President Gloria Arroyo called for unity and support for the ongoing U.S.-Philippine war games in central and southern Philippines as she led rites in which 80 World War II veterans re-enacted the horrifying 1941 Death March in central Luzon.

The historical event underlined the suffering of the Filipino soldiers when the Japanese Imperial Army invaded Corregidor off Manila Bay and the fall of Bataan in central Luzon 61 years ago.

"It (the event) comes at a time when we are in the midst of the Philippine-U.S. balikatan (shoulder to shoulder), a joint military exercise," said Arroyo. "The Day of Valour is our way of paying homage to the countless Filipino war dead as well as the (World War II) veterans who are still with us."

Arroyo said the ongoing Philippine-U.S. wargames are "an essential step in mutually strengthening their respective military capabilities to respond to the global threat of terrorism."

But she added: "Let us stay united in common rejection of war as an instrument of national policy, wherein victory does not come with the defeat of the enemy."

Arroyo was at Mt. Samat Shrine in Bataan on Monday, and in Orani, in Battan, northern Luzon, yesterday for the two-day event.

The day of valour depicted how the Filipinos soldiers bravely fought the Japanese Imperial Army, following the retreat of American General Douglas McArthur to Australia through the southern area, while Bataan in the country's northern part fell in 1941.

Eighty ageing World War II veterans from Pampanga and Bataan retraced the nine-town route of the infamous Death March. About 150 runners accompanied the walking veterans, in the 20-metre "Walk with the Heroes" event.

The 80 survivors of the 1942 Death March are current members of the Veterans Federation of the Philippines.

Their commemorative march began at the Death March Kilometre Post 0 marker in Mariveles.

Another 50 war veterans held a short-distance walk at the Heroes Shrine. They passed by the railroad tracks in village Sto. Niño, Bataan, in remembrance of the spot where thousands of American and Filipino soldiers were herded by the Japanese soldiers in bagons (cattle cars) toward the O'Donnel concentration camp in Capas, Tarlac.

Death March survivor, Captain Ricardo Romero, recalled the agony of defeat, the sight of his comrades left dead on the road, the starvation and exhaustion from walking barefoot and the indignity of imprisonment for four years from 1942 to 1945 at the camps where they almost died.

Bataan fell on April 9, 1942, after an unstoppable Japanese assault. Over the next 10 days, Bataan's heroic but weak and emaciated defenders marched 112 kilometres from Mariveles to the concentration camps in Tarlac.
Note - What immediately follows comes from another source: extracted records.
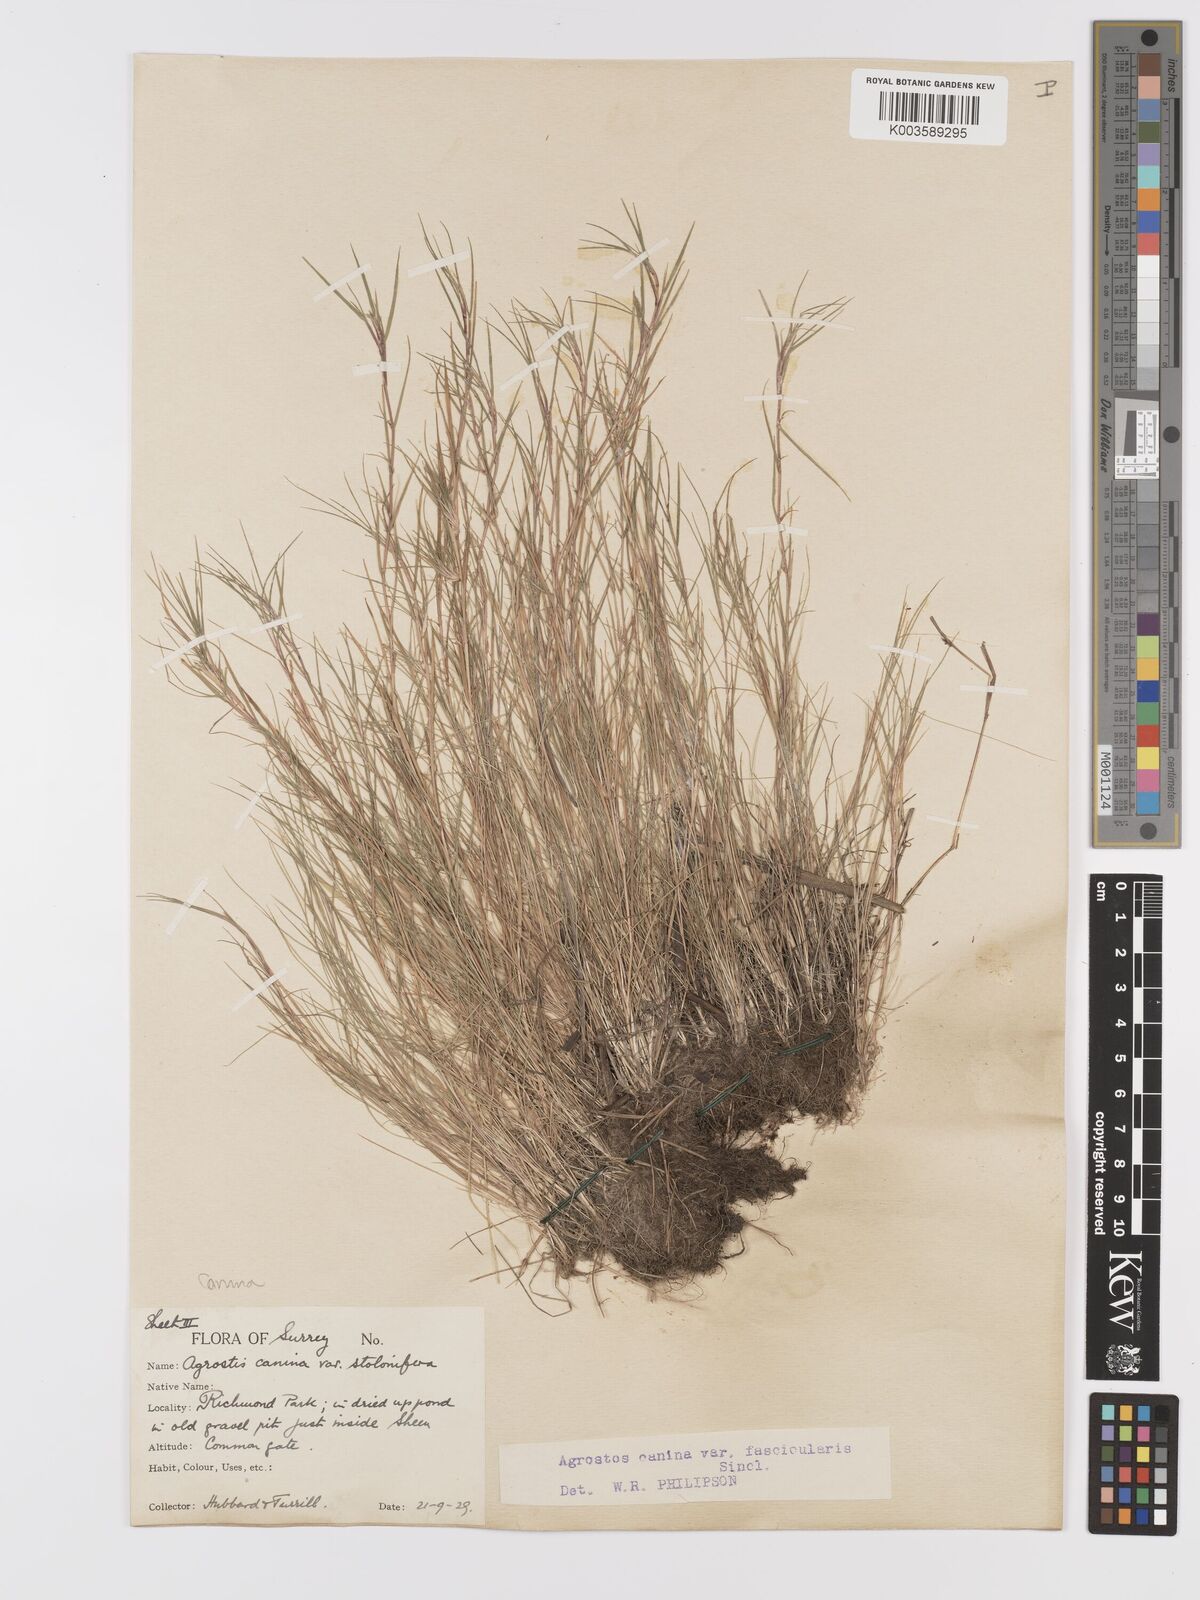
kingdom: Plantae
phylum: Tracheophyta
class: Liliopsida
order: Poales
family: Poaceae
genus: Agrostis
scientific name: Agrostis canina
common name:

Some 7,000 to 10,000 men died from malnutrition and brutality during the march.

Bataan was the last frontier where Filipino and American troops withdrew from Manila in 1941, to await U.S. reinforcements that never came until 1945.

The event was also a tribute to Romero and late post commander, Fortunato Cuyco, the Filipino veteran who first revived the Bataan Day commemoration after former dictator Ferdinand Marcos was ousted by a people-backed military mutiny in 1986.

Romero broke down in tears several times when they launched the first re-enactment of the Death March in 1986, said Ed Paez, president of the San Fernando Runners Unlimited (Safer Run), which organised the current event.

Marcos scrapped the traditional annual commemoration of the fall of Bataan in favour of the Battle of Bessang Pass - the scene of the long, fierce battle to breach the western defences of the Japanese army in 1945.

He promoted himself as the war hero of Besang Pass, but historians later said his alleged war exploits were not real and his war medals were fake.

Former president Corazon Aquino restored the commemoration of the fall of Bataan and renamed it day of valour.

Filipino runners, led by former national Milo marathon title holders, Rey Antoque and Jona Gayumba-Atienza, carried the peace torch and the flags of the Philippines, the United States and Japan.